GENERAL FIBROSIS SYNDROME
This syndrome is characterized by replacement of normal muscle tissue by fibrous tissue in varying degrees. The various clinical presentations depend on the number of muscles affected, the degree of fibrosis, and whether the involvement is unilateral or bilateral. Although the condition has been known since the 19th century, it was Brown who coined the term "general fibrosis syndrome" in 1950, after evaluation and treatment of three sporadic cases. The condition is congenital, with males and females equally affected. Several large pedigrees have indicated autosomal dominant inheritance, although Waardenburg suggested that the autosomal recessive mode occurs, but less commonly.
Clinical Manifestations Laughlin characterized the syndrome as encompassing the following: (1)fibrosis of the extraocular muscles; (2) fibrosis of Tenon's capsule; (3) adhesions between muscles, Tenon's capsule, and globe; (4) inelasticity and fragility of the conjunctiva; (5) absence of elevation or depression of the eyes; (6) little or no horizontal movement; (7) eyes fixed 20 to 30 degrees below the horizontal; (8) blepharoptosis; (9) chin elevation; and (10) the condition being present at birth.
Letson added the following findings: (1) the disease is often
autosomal dominant, but may be sporadic; (2) there is often associated
exotropia or esotropia; (3) amblyopia is common, which may be
partly due to the difficulty of wearing an optical correction
when there are associated significant refractive errors.
Congenital fibrosis of the inferior rectus is probably a variant of the general fibrosis syndrome.

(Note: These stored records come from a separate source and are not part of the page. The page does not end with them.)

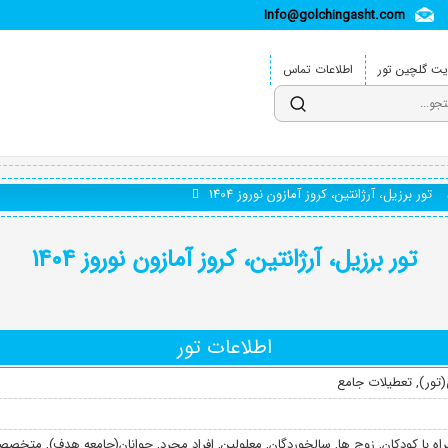
Info@golchingasht.com
ت گلچین تور
اطلاعات تماس
تور برزیل، آرژانتین، کروز آمازون نوروز 1404
تور برزیل، آرژانتین، کروز آمازون نوروز 1404
اطلاعات تور
تور)
,
تعطیلات جامع
اه با کودکان
,
زوج ها
,
سالخوردگان
,
معلولین
,
افراد مجرد
,
جوانان(جامعه هدف)
,
متخصصا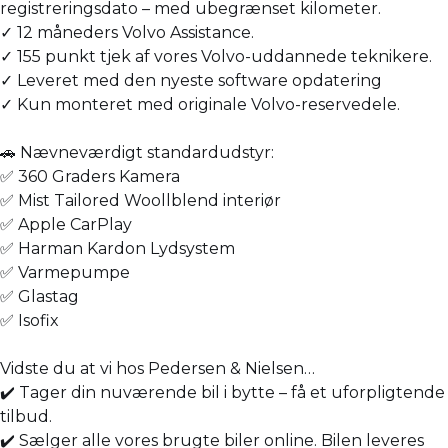
registreringsdato – med ubegrænset kilometer.
✓ 12 måneders Volvo Assistance.
✓ 155 punkt tjek af vores Volvo-uddannede teknikere.
✓ Leveret med den nyeste software opdatering
✓ Kun monteret med originale Volvo-reservedele.
🚗 Nævneværdigt standardudstyr:
✅ 360 Graders Kamera
✅ Mist Tailored Woollblend interiør
✅ Apple CarPlay
✅ Harman Kardon Lydsystem
✅ Varmepumpe
✅ Glastag
✅ Isofix
Vidste du at vi hos Pedersen & Nielsen…
✔️ Tager din nuværende bil i bytte – få et uforpligtende
tilbud.
✔️ Sælger alle vores brugte biler online. Bilen leveres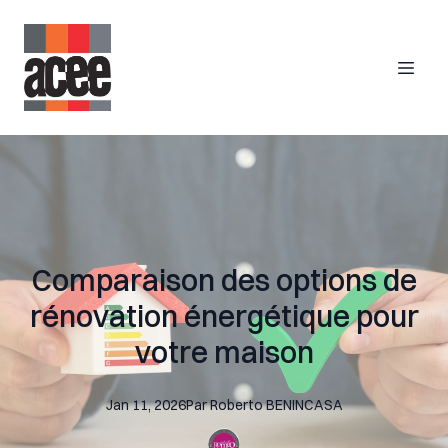
Comparaison des options de
rénovation énergétique pour
votre maison
Jan 11, 2026
Par
Roberto
BENINCASA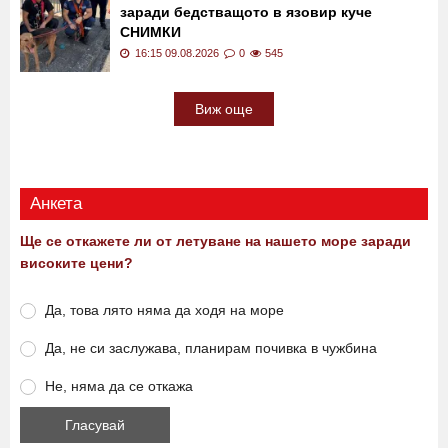
подкуп на полицаи
16:30 09.08.2026
0
351
Пожарникари проведоха рискова акция
заради бедстващото в язовир куче
СНИМКИ
16:15 09.08.2026
0
545
Виж още
Анкета
Ще се откажете ли от летуване на нашето море заради
високите цени?
Да, това лято няма да ходя на море
Да, не си заслужава, планирам почивка в чужбина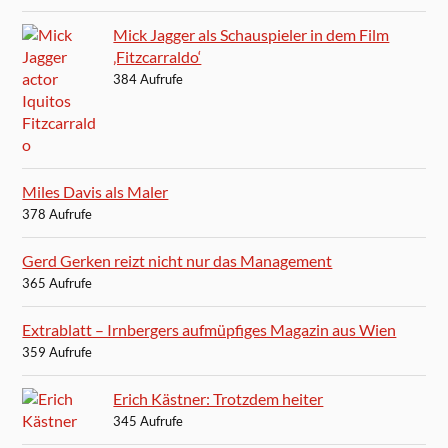
Mick Jagger als Schauspieler in dem Film
‚Fitzcarraldo‘
384 Aufrufe
Miles Davis als Maler
378 Aufrufe
Gerd Gerken reizt nicht nur das Management
365 Aufrufe
Extrablatt – Irnbergers aufmüpfiges Magazin aus Wien
359 Aufrufe
Erich Kästner: Trotzdem heiter
345 Aufrufe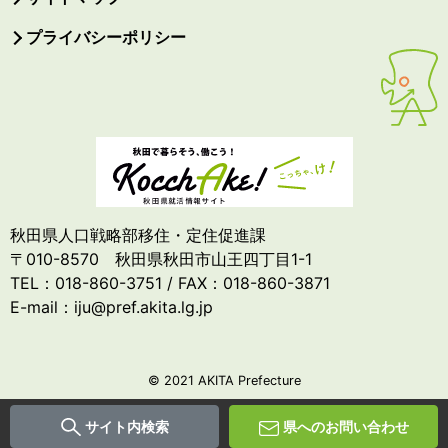
プライバシーポリシー
秋田県人口戦略部移住・定住促進課
〒010-8570 秋田県秋田市山王四丁目1-1
TEL：018-860-3751 / FAX：018-860-3871
E-mail：iju@pref.akita.lg.jp
© 2021 AKITA Prefecture
サイト内検索
県へのお問い合わせ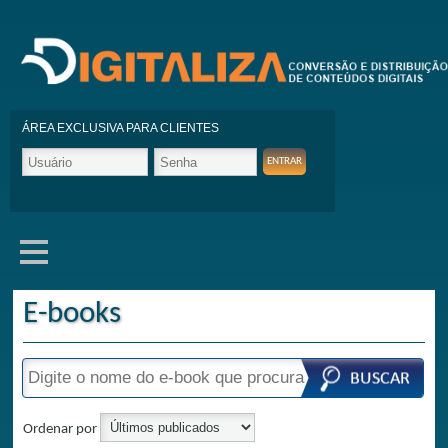
ÁREA EXCLUSIVA PARA CLIENTES
E-books
Ordenar por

The inferior rectus alone or together with a levator may be involved, with little or no involvement of the other extraocular muscles. The condition may be unilateral or bilateral and is commonly asymmetric. Because patients cannot typically elevate their eyes even to the midline, they adapt a compensating chin-up position to maintain binocular vision. Patients with isolated inferior rectus involvement may the same as those patients who present with a double elevator palsy and a restricted inferior rectus on forced duction testing.
Another variant of the general fibrosis syndrome is strabismus fixus, in which the eyes are in a markedly fixed position of esotropia or exotropia. The eyes are so firmly fixed that they cannot be actively or passively moved in a horizontal direction, although vertical movement is usually possible.
Another possible variation of the general fibrosis syndrome is the vertical retraction syndrome, well described in two siblings by Khododoust and von Noorden. In this condition, horizontal movements are normal, but elevation and depression are reduced, while the eye is abducted. In addition to the vertical limitation in two siblings, there was a retraction of each eye during attempted depression, with the eye in the abducted position. One patient exhibited pronounced exotropia in upgaze; the other had exotropia in downgaze.
Pathogenesis Many researchers have attempted to explain the general fibrosis syndrome on the basis of a nuclear, supranuclear, or myogenic defect. However, the histologic findings have often been interpreted on the basis of striated skeletal muscle tissue in normal and diseased conditions. Findings ordinarily classified as degenerative in skeletal muscle can be normal in extrinsic ocular muscle. Also, any theory of secondary degeneration does not explain why the muscles may have an anomalous insertion.
Treatment The
goal of surgical management in the general fibrosis syndrome is
to center the eyes and improve the compensatory head posture.
In patients with significant hypotropia, maximal recession or
disinsertion of the inferior rectus muscles is indicated. However,
elevation of the hypotropic eye accentuates the ptosis. Bilateral
frontalis suspension is required soon after the strabismus surgery.
Because these patients often do not have a Bell phenomenon, corneal
drying may occur after ptosis surgery. Therefore, the lid should
be elevated only to the upper pupillary border.